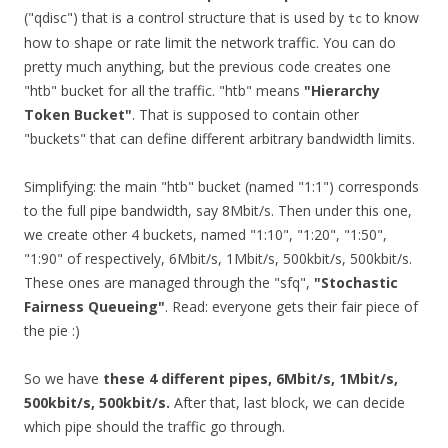
("qdisc") that is a control structure that is used by
to know
tc
how to shape or rate limit the network traffic. You can do
pretty much anything, but the previous code creates one
"htb" bucket for all the traffic. "htb" means
"Hierarchy
Token Bucket"
. That is supposed to contain other
"buckets" that can define different arbitrary bandwidth limits.
Simplifying: the main "htb" bucket (named "1:1") corresponds
to the full pipe bandwidth, say 8Mbit/s. Then under this one,
we create other 4 buckets, named "1:10", "1:20", "1:50",
"1:90" of respectively, 6Mbit/s, 1Mbit/s, 500kbit/s, 500kbit/s.
These ones are managed through the "sfq",
"Stochastic
Fairness Queueing"
. Read: everyone gets their fair piece of
the pie :)
So we have
these 4 different pipes, 6Mbit/s, 1Mbit/s,
500kbit/s, 500kbit/s.
After that, last block, we can decide
which pipe should the traffic go through.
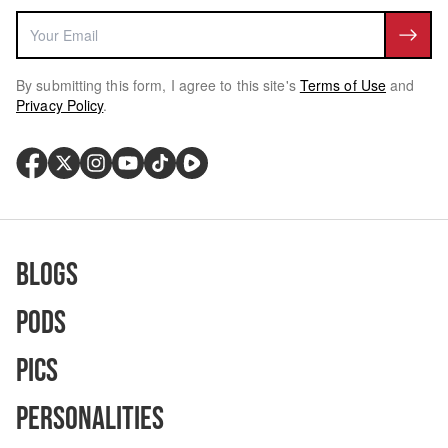
By submitting this form, I agree to this site's
Terms of Use
and
Privacy Policy
.
Blogs
Pods
Pics
Personalities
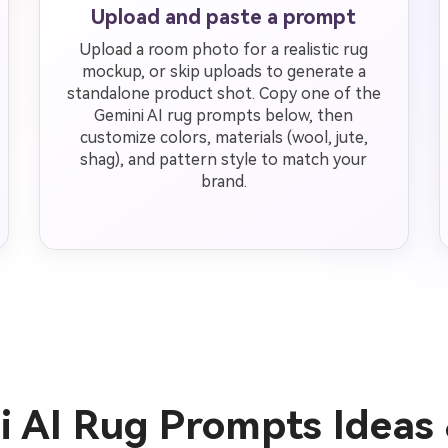
Upload and paste a prompt
Upload a room photo for a realistic rug
mockup, or skip uploads to generate a
standalone product shot. Copy one of the
Gemini AI rug prompts below, then
customize colors, materials (wool, jute,
shag), and pattern style to match your
brand.
i AI Rug Prompts Ideas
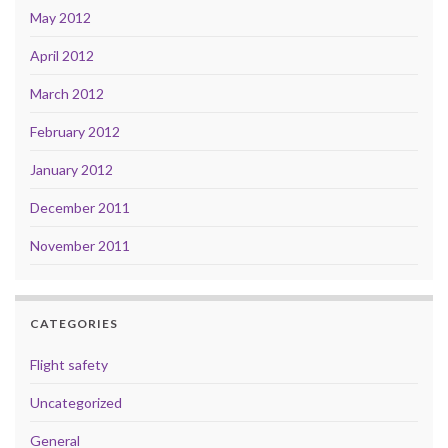
May 2012
April 2012
March 2012
February 2012
January 2012
December 2011
November 2011
CATEGORIES
Flight safety
Uncategorized
General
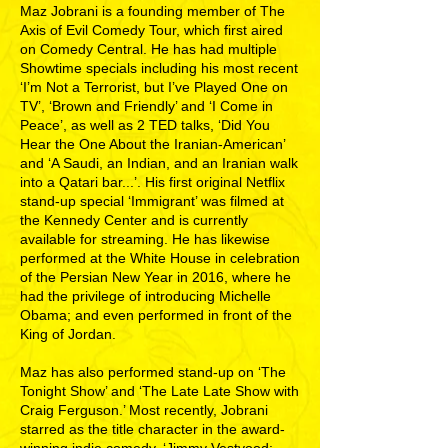
Maz Jobrani is a founding member of The
Axis of Evil Comedy Tour, which first aired
on Comedy Central. He has had multiple
Showtime specials including his most recent
‘I’m Not a Terrorist, but I’ve Played One on
TV’, ‘Brown and Friendly’ and ‘I Come in
Peace’, as well as 2 TED talks, ‘Did You
Hear the One About the Iranian-American’
and ‘A Saudi, an Indian, and an Iranian walk
into a Qatari bar...’. His first original Netflix
stand-up special ‘Immigrant’ was filmed at
the Kennedy Center and is currently
available for streaming. He has likewise
performed at the White House in celebration
of the Persian New Year in 2016, where he
had the privilege of introducing Michelle
Obama; and even performed in front of the
King of Jordan.
Maz has also performed stand-up on ‘The
Tonight Show’ and ‘The Late Late Show with
Craig Ferguson.’ Most recently, Jobrani
starred as the title character in the award-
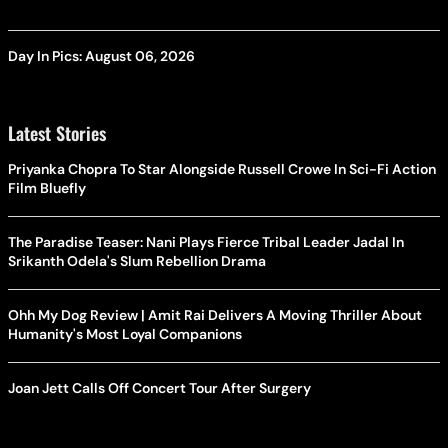
Day In Pics: August 06, 2026
Latest Stories
Priyanka Chopra To Star Alongside Russell Crowe In Sci-Fi Action
Film Bluefly
The Paradise Teaser: Nani Plays Fierce Tribal Leader Jadal In
Srikanth Odela's Slum Rebellion Drama
Ohh My Dog Review | Amit Rai Delivers A Moving Thriller About
Humanity's Most Loyal Companions
Joan Jett Calls Off Concert Tour After Surgery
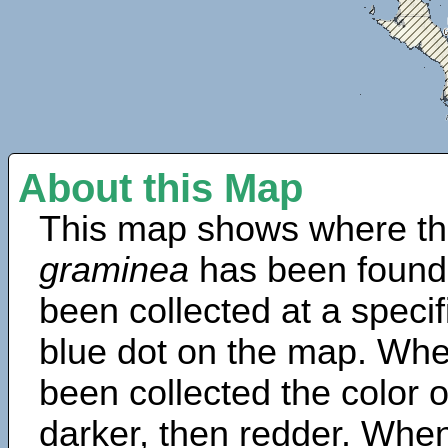
About this Map
This map shows where th
graminea
has been found
been collected at a specif
blue dot on the map. Wh
been collected the color 
darker, then redder. When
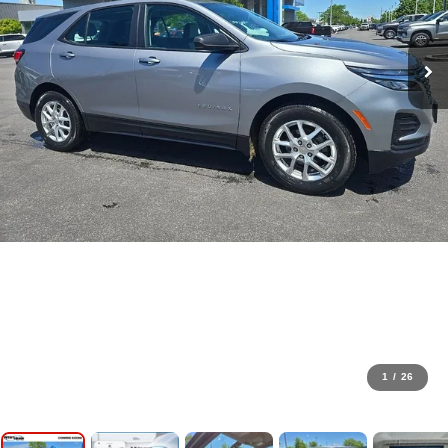
1
/
26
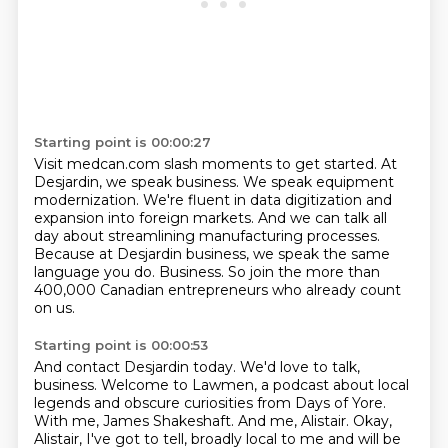
Starting point is 00:00:27
Visit medcan.com slash moments to get started.
At
Desjardin, we speak business.
We speak equipment
modernization.
We're fluent in data digitization and
expansion into foreign markets.
And we can talk all
day about streamlining manufacturing processes.
Because at Desjardin business, we speak the same
language you do.
Business.
So join the more than
400,000 Canadian entrepreneurs who already count
on us.
Starting point is 00:00:53
And contact Desjardin today.
We'd love to talk,
business.
Welcome to Lawmen, a podcast about local
legends and obscure curiosities from Days of Yore.
With me, James Shakeshaft.
And me, Alistair.
Okay,
Alistair, I've got to tell, broadly local to me and will be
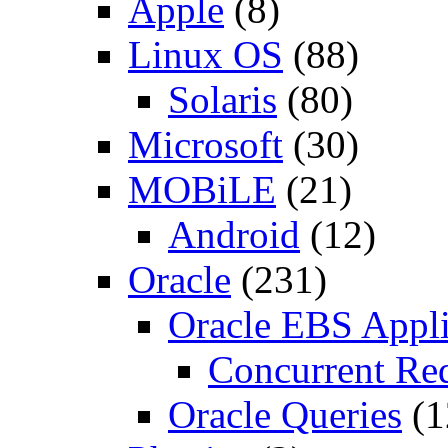
Apple
(8)
Linux OS
(88)
Solaris
(80)
Microsoft
(30)
MOBiLE
(21)
Android
(12)
Oracle
(231)
Oracle EBS Appli
Concurrent Re
Oracle Queries
(1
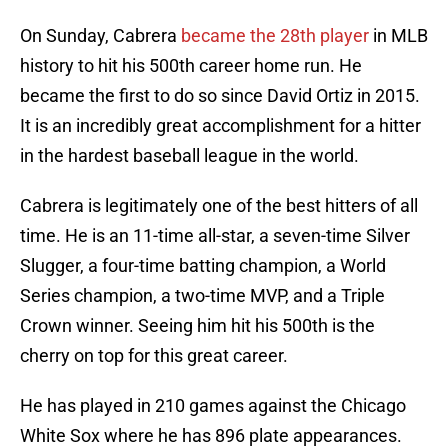
On Sunday, Cabrera
became the 28th player
in MLB
history to hit his 500th career home run. He
became the first to do so since David Ortiz in 2015.
It is an incredibly great accomplishment for a hitter
in the hardest baseball league in the world.
Cabrera is legitimately one of the best hitters of all
time. He is an 11-time all-star, a seven-time Silver
Slugger, a four-time batting champion, a World
Series champion, a two-time MVP, and a Triple
Crown winner. Seeing him hit his 500th is the
cherry on top for this great career.
He has played in 210 games against the Chicago
White Sox where he has 896 plate appearances.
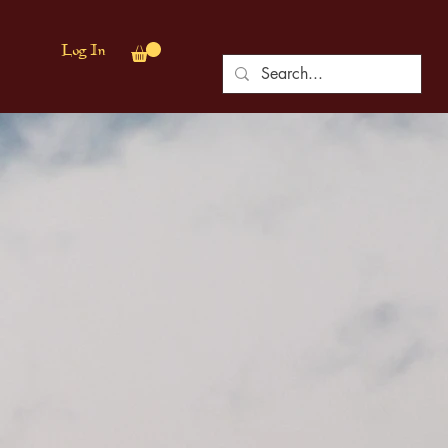
Log In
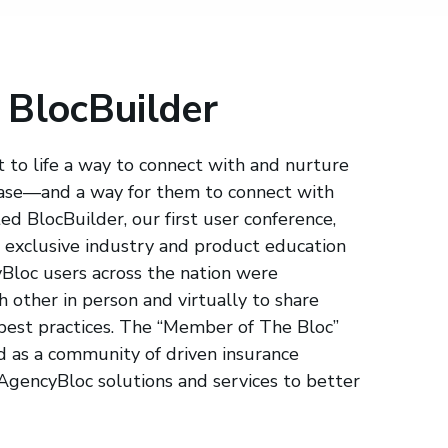
 BlocBuilder
 to life a way to connect with and nurture
base—and a way for them to connect with
d BlocBuilder, our first user conference,
exclusive industry and product education
yBloc users across the nation were
 other in person and virtually to share
 best practices. The “Member of The Bloc”
as a community of driven insurance
 AgencyBloc solutions and services to better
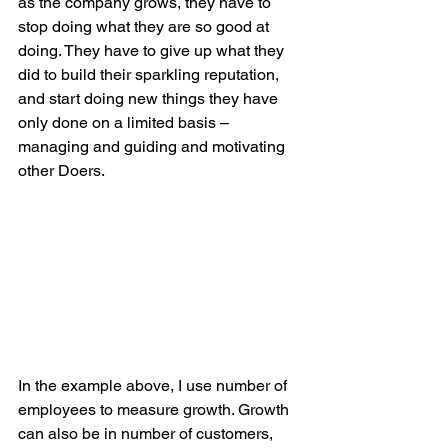
as the company grows, they have to 
stop doing what they are so good at 
doing. They have to give up what they 
did to build their sparkling reputation, 
and start doing new things they have 
only done on a limited basis – 
managing and guiding and motivating 
other Doers.
In the example above, I use number of 
employees to measure growth. Growth 
can also be in number of customers, 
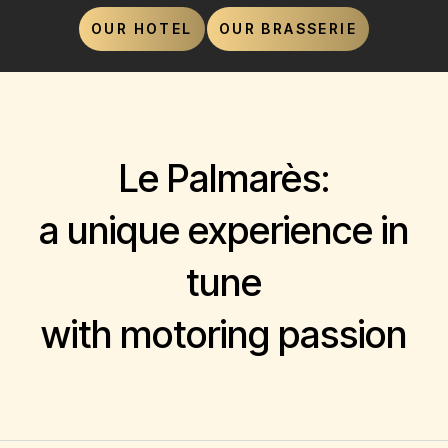
OUR HOTEL
OUR BRASSERIE
Le Palmarès:
a unique experience in
tune
with motoring passion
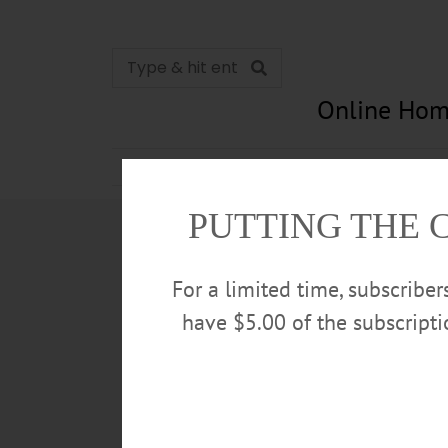
Online Hom
News
Opinion
In Memori
PUTTING THE 
For a limited time, subscribe
have $5.00 of the subscript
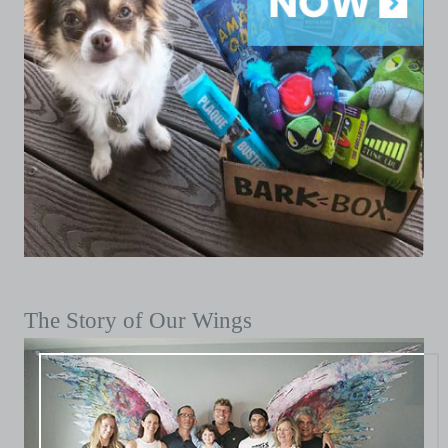
The Story of Our Wings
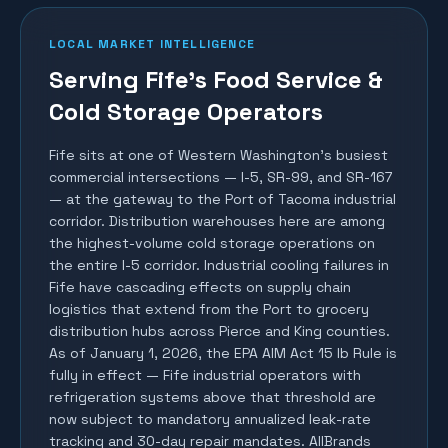
LOCAL MARKET INTELLIGENCE
Serving Fife's Food Service &
Cold Storage Operators
Fife sits at one of Western Washington's busiest
commercial intersections — I-5, SR-99, and SR-167
— at the gateway to the Port of Tacoma industrial
corridor. Distribution warehouses here are among
the highest-volume cold storage operations on
the entire I-5 corridor. Industrial cooling failures in
Fife have cascading effects on supply chain
logistics that extend from the Port to grocery
distribution hubs across Pierce and King counties.
As of January 1, 2026, the EPA AIM Act 15 lb Rule is
fully in effect — Fife industrial operators with
refrigeration systems above that threshold are
now subject to mandatory annualized leak-rate
tracking and 30-day repair mandates. AllBrands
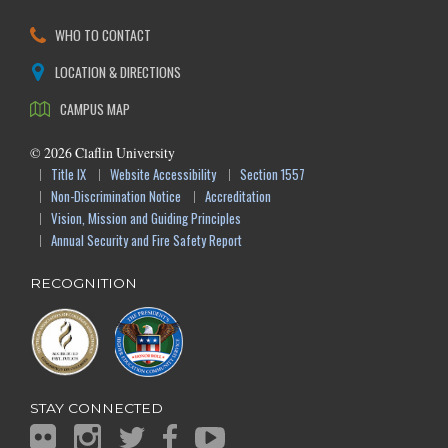
WHO TO CONTACT
LOCATION & DIRECTIONS
CAMPUS MAP
©
2026
Claflin University
Title IX
Website Accessibility
Section 1557
Non-Discrimination Notice
Accreditation
Vision, Mission and Guiding Principles
Annual Security and Fire Safety Report
RECOGNITION
STAY CONNECTED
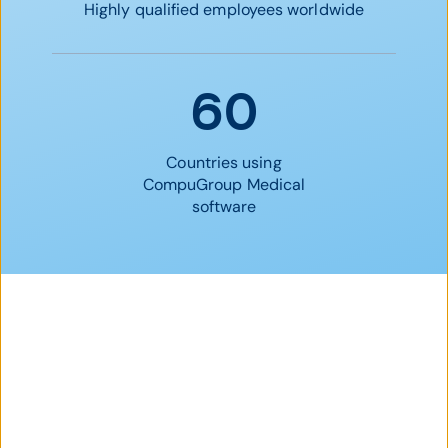
Highly qualified employees worldwide
60
Countries using
CompuGroup Medical
software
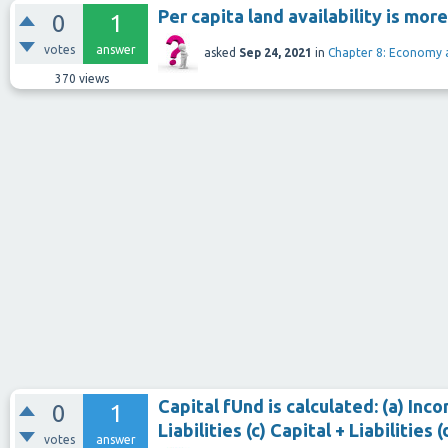
Per capita land availability is more
0
1
votes
answer
asked
Sep 24, 2021
in
Chapter 8: Economy 
370
views
Capital fUnd is calculated: (a) In
0
1
Liabilities (c) Capital + Liabilities
votes
answer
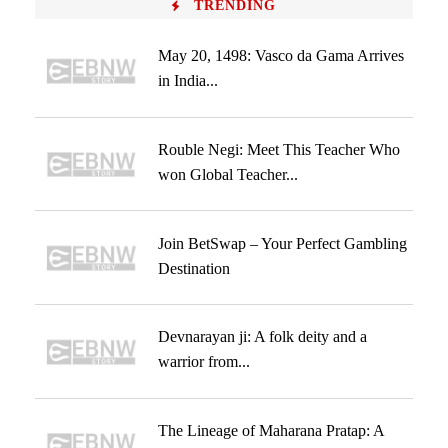
TRENDING
May 20, 1498: Vasco da Gama Arrives
in India...
Rouble Negi: Meet This Teacher Who
won Global Teacher...
Join BetSwap – Your Perfect Gambling
Destination
Devnarayan ji: A folk deity and a
warrior from...
The Lineage of Maharana Pratap: A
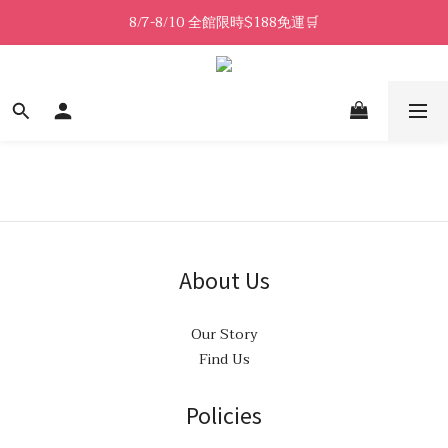
8/7-8/10 全館限時$188免運🛒
8/7-8/10 全館限時$188免運🛒
🔥8/7-8/10 滿$588立減$88🔥
8/7-8/10 全館限時$188免運🛒
About Us
Our Story
Find Us
Policies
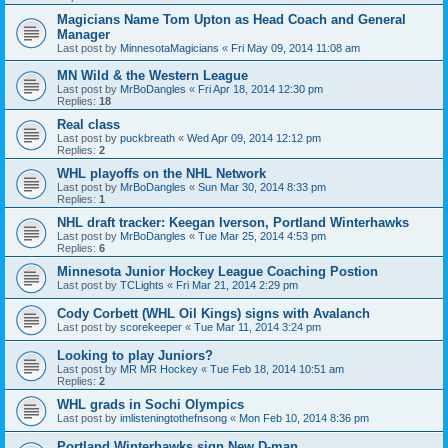
Magicians Name Tom Upton as Head Coach and General
Manager
Last post by
MinnesotaMagicians
«
Fri May 09, 2014 11:08 am
MN Wild & the Western League
Last post by
MrBoDangles
«
Fri Apr 18, 2014 12:30 pm
Replies:
18
Real class
Last post by
puckbreath
«
Wed Apr 09, 2014 12:12 pm
Replies:
2
WHL playoffs on the NHL Network
Last post by
MrBoDangles
«
Sun Mar 30, 2014 8:33 pm
Replies:
1
NHL draft tracker: Keegan Iverson, Portland Winterhawks
Last post by
MrBoDangles
«
Tue Mar 25, 2014 4:53 pm
Replies:
6
Minnesota Junior Hockey League Coaching Postion
Last post by
TCLights
«
Fri Mar 21, 2014 2:29 pm
Cody Corbett (WHL Oil Kings) signs with Avalanch
Last post by
scorekeeper
«
Tue Mar 11, 2014 3:24 pm
Looking to play Juniors?
Last post by
MR MR Hockey
«
Tue Feb 18, 2014 10:51 am
Replies:
2
WHL grads in Sochi Olympics
Last post by
imlisteningtothefnsong
«
Mon Feb 10, 2014 8:36 pm
Portland Winterhawks sign New D-man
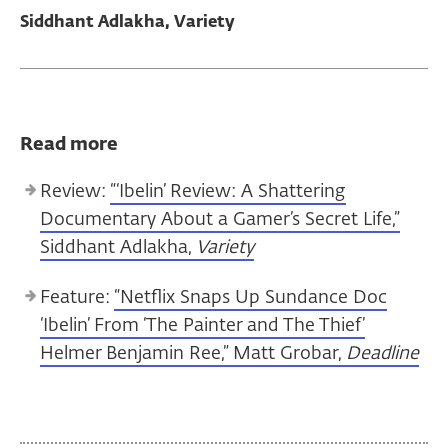
Siddhant Adlakha, Variety
Read more
Review:
“‘Ibelin’ Review: A Shattering
Documentary About a Gamer’s Secret Life,”
Siddhant Adlakha,
Variety
Feature:
“Netflix Snaps Up Sundance Doc
‘Ibelin’ From ‘The Painter and The Thief’
Helmer Benjamin Ree,” Matt Grobar,
Deadline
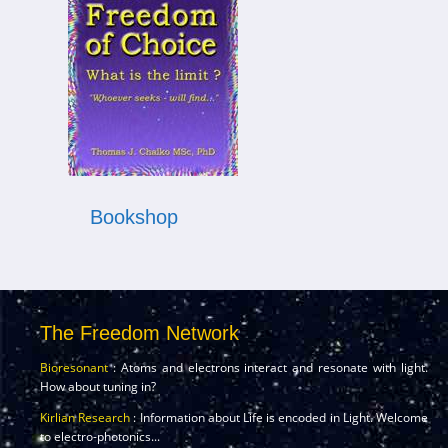
Bookshop
The Freedom Network
Bioresonant
: Atoms and electrons interact and resonate with light.
How about tuning in?
Kirlian Research
: Information about Life is encoded in Light. Welcome
to electro-photonics...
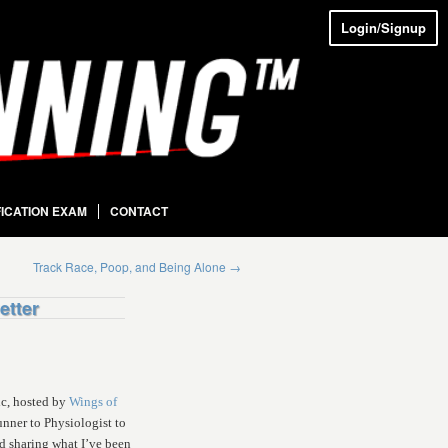
Login/Signup
FICATION EXAM
CONTACT
Track Race, Poop, and Being Alone
→
etter
ic, hosted by
Wings of
nner to Physiologist to
ed sharing what I’ve been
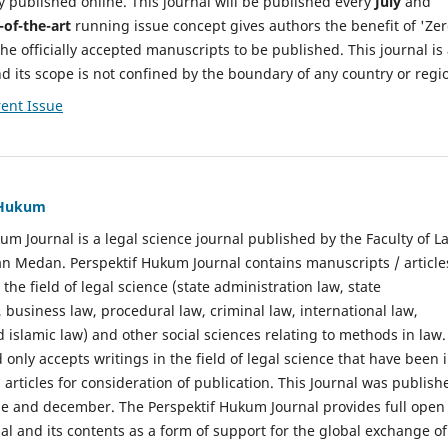
y published online. This journal will be published every
July
and
-of-the-art
running issue concept gives authors the benefit of 'Ze
he officially accepted manuscripts to be published. This journal is
nd its scope is not confined by the boundary of any country or regi
ent Issue
f Hukum
um Journal is a legal science journal published by the Faculty of L
n Medan. Perspektif Hukum Journal contains manuscripts / article
 the field of legal science (state administration law, state
, business law, procedural law, criminal law, international law,
 islamic law) and other social sciences relating to methods in law.
 only accepts writings in the field of legal science that have been 
 articles for consideration of publication. This Journal was publish
une and december. The Perspektif Hukum Journal provides full open
nal and its contents as a form of support for the global exchange of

═══

ACTIVITY: Above are some records; quote exactly and only the lines that begin at the line containing "Fri Mar 21, 2014 2:29 pm" and stop after the line containing "the field of legal science (state", leaving out the pictures.

PROBLEM SOLUTION:
Fri Mar 21, 2014 2:29 pm
Cody Corbett (WHL Oil Kings) signs with Avalanch
Last post by
scorekeeper
«
Tue Mar 11, 2014 3:24 pm
Looking to play Juniors?
Last post by
MR MR Hockey
«
Tue Feb 18, 2014 10:51 am
Replies:
2
WHL grads in Sochi Olympics
Last post by
imlisteningtothefnsong
«
Mon Feb 10, 2014 8:36 pm
Portland Winterhawks sign New D-man
Siddhant Adlakha, Variety
Read more
Review:
“‘Ibelin’ Review: A Shattering
Documentary About a Gamer’s Secret Life,”
Siddhant Adlakha,
Variety
Feature:
“Netflix Snaps Up Sundance Doc
‘Ibelin’ From ‘The Painter and The Thief’
Helmer Benjamin Ree,” Matt Grobar,
Deadline
Bookshop
The Freedom Network
Bioresonant
: Atoms and electrons interact and resonate with light.
How about tuning in?
Kirlian Research
: Information about Life is encoded in Light. Welcome
to electro-photonics...
Login/Signup
FICATION EXAM
CONTACT
Track Race, Poop, and Being Alone
→
etter
ic, hosted by
Wings of
nner to Physiologist to
ed sharing what I’ve been
y published online. This journal will be published every
July
and
-of-the-art
running issue concept gives authors the benefit of 'Ze
he officially accepted manuscripts to be published. This journal is
nd its scope is not confined by the boundary of any country or regi
ent Issue
f Hukum
um Journal is a legal science journal published by the Faculty of L
n Medan. Perspektif Hukum Journal contains manuscripts / article
 the field of legal science (state administration law, state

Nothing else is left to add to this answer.